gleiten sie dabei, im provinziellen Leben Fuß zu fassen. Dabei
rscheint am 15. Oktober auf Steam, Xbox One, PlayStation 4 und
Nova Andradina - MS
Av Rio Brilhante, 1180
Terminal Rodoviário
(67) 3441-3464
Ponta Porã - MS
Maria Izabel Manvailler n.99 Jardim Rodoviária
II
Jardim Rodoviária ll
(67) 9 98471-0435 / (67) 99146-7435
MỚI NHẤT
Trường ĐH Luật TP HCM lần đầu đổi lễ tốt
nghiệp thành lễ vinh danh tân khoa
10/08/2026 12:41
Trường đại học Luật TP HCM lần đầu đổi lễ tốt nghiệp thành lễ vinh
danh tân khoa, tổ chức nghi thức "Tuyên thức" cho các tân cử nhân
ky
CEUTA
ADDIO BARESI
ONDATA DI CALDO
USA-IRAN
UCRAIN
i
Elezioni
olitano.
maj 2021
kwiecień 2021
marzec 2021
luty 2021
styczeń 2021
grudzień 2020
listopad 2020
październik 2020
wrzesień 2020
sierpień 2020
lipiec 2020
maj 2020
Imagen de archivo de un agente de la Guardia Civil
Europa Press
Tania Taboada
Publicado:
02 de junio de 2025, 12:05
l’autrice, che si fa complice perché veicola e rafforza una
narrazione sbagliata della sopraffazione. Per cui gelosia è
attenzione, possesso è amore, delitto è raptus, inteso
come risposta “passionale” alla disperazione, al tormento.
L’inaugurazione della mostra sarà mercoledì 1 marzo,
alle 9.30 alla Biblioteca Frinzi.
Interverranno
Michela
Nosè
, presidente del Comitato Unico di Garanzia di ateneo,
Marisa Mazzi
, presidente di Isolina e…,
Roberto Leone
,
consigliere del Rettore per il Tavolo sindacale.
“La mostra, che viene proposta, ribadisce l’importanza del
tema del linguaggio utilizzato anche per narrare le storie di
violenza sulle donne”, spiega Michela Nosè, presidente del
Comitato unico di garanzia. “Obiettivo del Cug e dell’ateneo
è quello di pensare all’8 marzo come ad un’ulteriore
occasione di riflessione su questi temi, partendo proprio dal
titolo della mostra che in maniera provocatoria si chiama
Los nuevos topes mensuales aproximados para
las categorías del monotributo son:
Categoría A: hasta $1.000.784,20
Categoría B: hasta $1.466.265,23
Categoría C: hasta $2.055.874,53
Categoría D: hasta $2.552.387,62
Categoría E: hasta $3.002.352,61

---*---

▶ **Work to be completed**: Go through the material above and copy each line that has the word "Trường".

▶ **Solution to the exercise**:
Trường ĐH Luật TP HCM lần đầu đổi lễ tốt
Trường đại học Luật TP HCM lần đầu đổi lễ tốt nghiệp thành lễ vinh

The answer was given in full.